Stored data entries
%%

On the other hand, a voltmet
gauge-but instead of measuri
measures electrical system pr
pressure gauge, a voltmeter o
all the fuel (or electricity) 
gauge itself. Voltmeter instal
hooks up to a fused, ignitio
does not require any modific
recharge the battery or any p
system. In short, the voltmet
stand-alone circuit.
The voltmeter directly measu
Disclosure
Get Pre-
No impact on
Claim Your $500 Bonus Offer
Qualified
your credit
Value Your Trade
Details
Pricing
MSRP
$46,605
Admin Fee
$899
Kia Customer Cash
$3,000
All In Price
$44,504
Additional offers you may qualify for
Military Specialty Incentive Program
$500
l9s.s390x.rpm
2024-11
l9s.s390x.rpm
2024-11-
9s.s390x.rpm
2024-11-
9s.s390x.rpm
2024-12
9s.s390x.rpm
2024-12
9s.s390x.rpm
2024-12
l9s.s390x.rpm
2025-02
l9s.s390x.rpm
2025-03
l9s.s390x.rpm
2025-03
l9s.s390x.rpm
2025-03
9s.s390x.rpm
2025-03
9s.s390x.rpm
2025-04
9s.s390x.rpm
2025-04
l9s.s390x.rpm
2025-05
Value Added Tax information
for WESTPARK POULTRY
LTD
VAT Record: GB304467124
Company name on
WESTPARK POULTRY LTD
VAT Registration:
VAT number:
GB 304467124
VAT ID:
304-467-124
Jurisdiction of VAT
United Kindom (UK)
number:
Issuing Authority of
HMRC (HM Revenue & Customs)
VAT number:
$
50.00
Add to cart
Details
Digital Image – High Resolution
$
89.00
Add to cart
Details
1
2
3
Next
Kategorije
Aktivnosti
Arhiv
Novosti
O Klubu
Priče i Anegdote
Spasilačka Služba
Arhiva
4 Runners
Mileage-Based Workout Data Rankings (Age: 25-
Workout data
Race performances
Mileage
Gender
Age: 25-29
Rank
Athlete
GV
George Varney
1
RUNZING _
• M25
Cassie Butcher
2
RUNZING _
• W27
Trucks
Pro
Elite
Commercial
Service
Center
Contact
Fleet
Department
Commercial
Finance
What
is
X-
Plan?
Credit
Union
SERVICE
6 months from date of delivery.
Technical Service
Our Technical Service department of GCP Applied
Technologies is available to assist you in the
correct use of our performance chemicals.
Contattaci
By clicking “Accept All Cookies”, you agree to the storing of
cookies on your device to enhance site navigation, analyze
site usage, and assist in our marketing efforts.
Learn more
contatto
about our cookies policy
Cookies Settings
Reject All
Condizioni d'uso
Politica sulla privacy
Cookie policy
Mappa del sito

%%

_TASK TO COMPLETE:_
Output the text of every entry above line for line, with no changes.

_ANSWER BELOW:_
On the other hand, a voltmet
gauge-but instead of measuri
measures electrical system pr
pressure gauge, a voltmeter o
all the fuel (or electricity) 
gauge itself. Voltmeter instal
hooks up to a fused, ignitio
does not require any modific
recharge the battery or any p
system. In short, the voltmet
stand-alone circuit.
The voltmeter directly measu
Disclosure
Get Pre-
No impact on
Claim Your $500 Bonus Offer
Qualified
your credit
Value Your Trade
Details
Pricing
MSRP
$46,605
Admin Fee
$899
Kia Customer Cash
$3,000
All In Price
$44,504
Additional offers you may qualify for
Military Specialty Incentive Program
$500
l9s.s390x.rpm
2024-11
l9s.s390x.rpm
2024-11-
9s.s390x.rpm
2024-11-
9s.s390x.rpm
2024-12
9s.s390x.rpm
2024-12
9s.s390x.rpm
2024-12
l9s.s390x.rpm
2025-02
l9s.s390x.rpm
2025-03
l9s.s390x.rpm
2025-03
l9s.s390x.rpm
2025-03
9s.s390x.rpm
2025-03
9s.s390x.rpm
2025-04
9s.s390x.rpm
2025-04
l9s.s390x.rpm
2025-05
Value Added Tax information
for WESTPARK POULTRY
LTD
VAT Record: GB304467124
Company name on
WESTPARK POULTRY LTD
VAT Registration:
VAT number:
GB 304467124
VAT ID:
304-467-124
Jurisdiction of VAT
United Kindom (UK)
number:
Issuing Authority of
HMRC (HM Revenue & Customs)
VAT number:
$
50.00
Add to cart
Details
Digital Image – High Resolution
$
89.00
Add to cart
Details
1
2
3
Next
Kategorije
Aktivnosti
Arhiv
Novosti
O Klubu
Priče i Anegdote
Spasilačka Služba
Arhiva
4 Runners
Mileage-Based Workout Data Rankings (Age: 25-
Workout data
Race performances
Mileage
Gender
Age: 25-29
Rank
Athlete
GV
George Varney
1
RUNZING _
• M25
Cassie Butcher
2
RUNZING _
• W27
Trucks
Pro
Elite
Commercial
Service
Center
Contact
Fleet
Department
Commercial
Finance
What
is
X-
Plan?
Credit
Union
SERVICE
6 months from date of delivery.
Technical Service
Our Technical Service department of GCP Applied
Technologies is available to assist you in the
correct use of our performance chemicals.
Contattaci
By clicking “Accept All Cookies”, you agree to the storing of
cookies on your device to enhance site navigation, analyze
site usage, and assist in our marketing efforts.
Learn more
contatto
about our cookies policy
Cookies Settings
Reject All
Condizioni d'uso
Politica sulla privacy
Cookie policy
Mappa del sito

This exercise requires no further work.